WHAT YOU HAVE TO DO: Copy word for word the stretch from the line containing "scientific name: Impatiens stenantha" through the end of the rows below, omitting the pictures.

DATASET CONTENT:

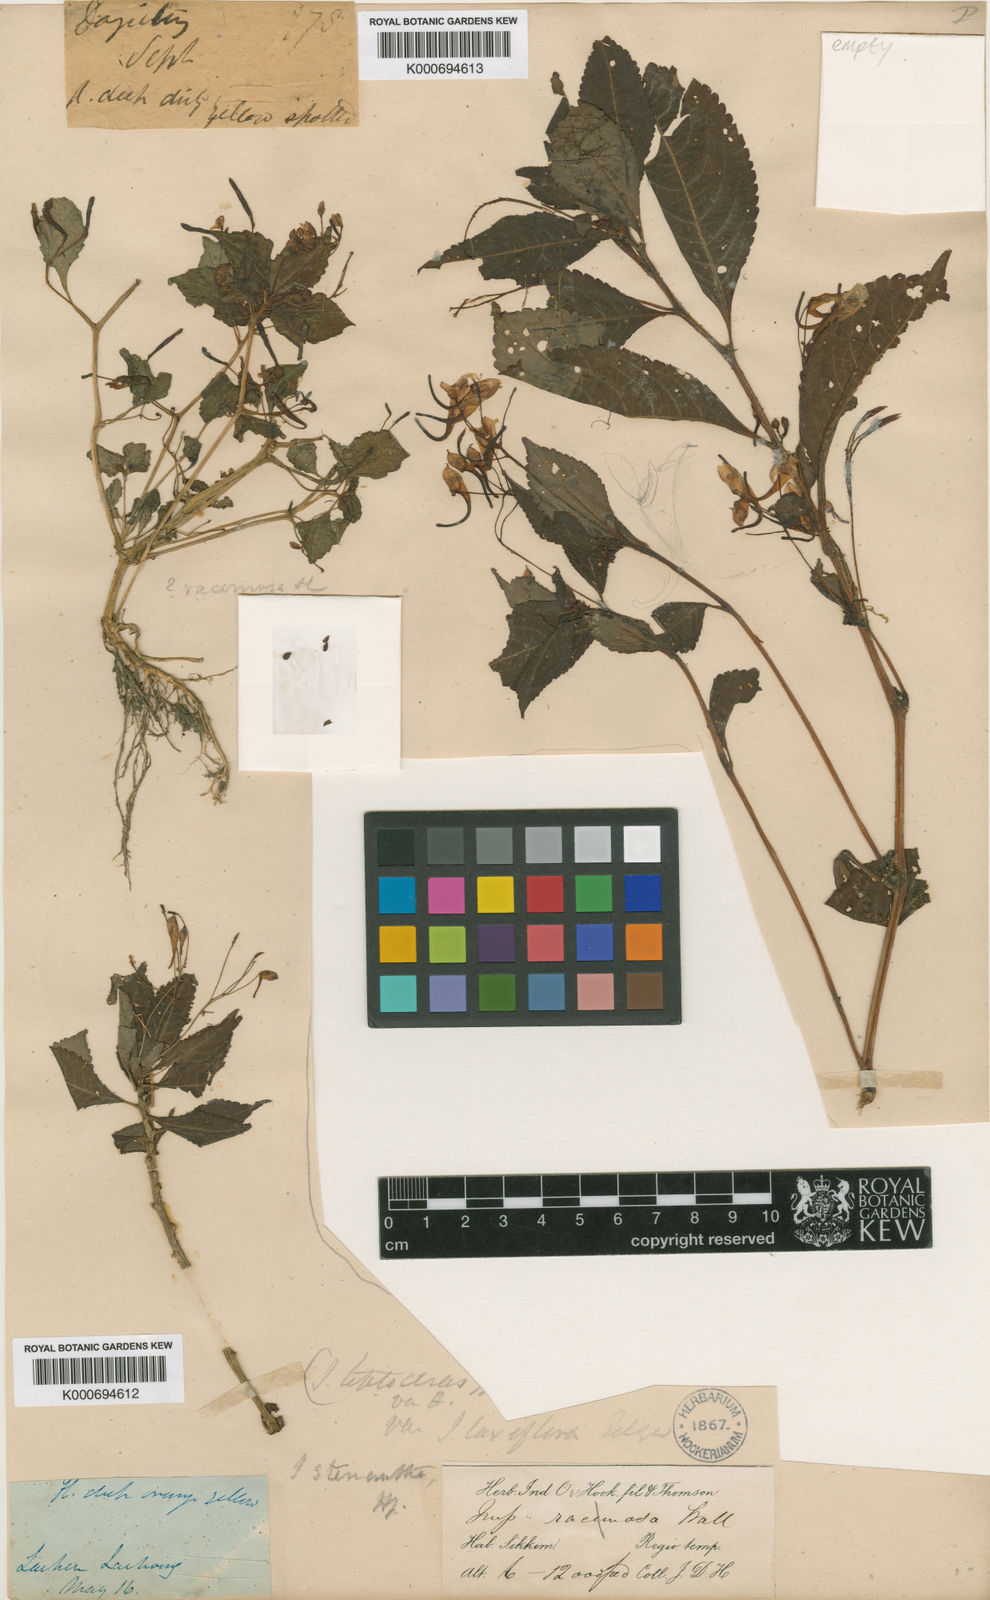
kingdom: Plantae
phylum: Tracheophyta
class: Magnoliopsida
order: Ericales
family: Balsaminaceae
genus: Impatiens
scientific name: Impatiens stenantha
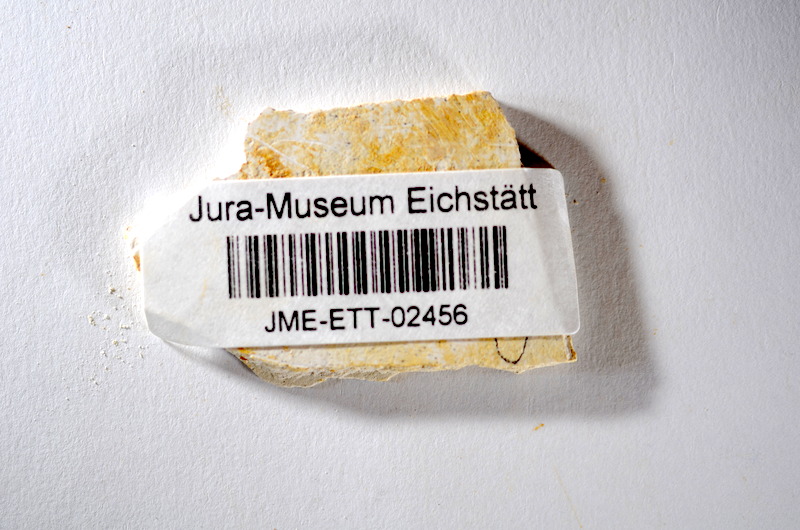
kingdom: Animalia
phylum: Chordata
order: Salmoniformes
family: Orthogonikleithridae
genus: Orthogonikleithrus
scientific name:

EXERCISE SOLUTION:
scientific name: Impatiens stenantha
kingdom: Animalia
phylum: Chordata
order: Salmoniformes
family: Orthogonikleithridae
genus: Orthogonikleithrus
scientific name:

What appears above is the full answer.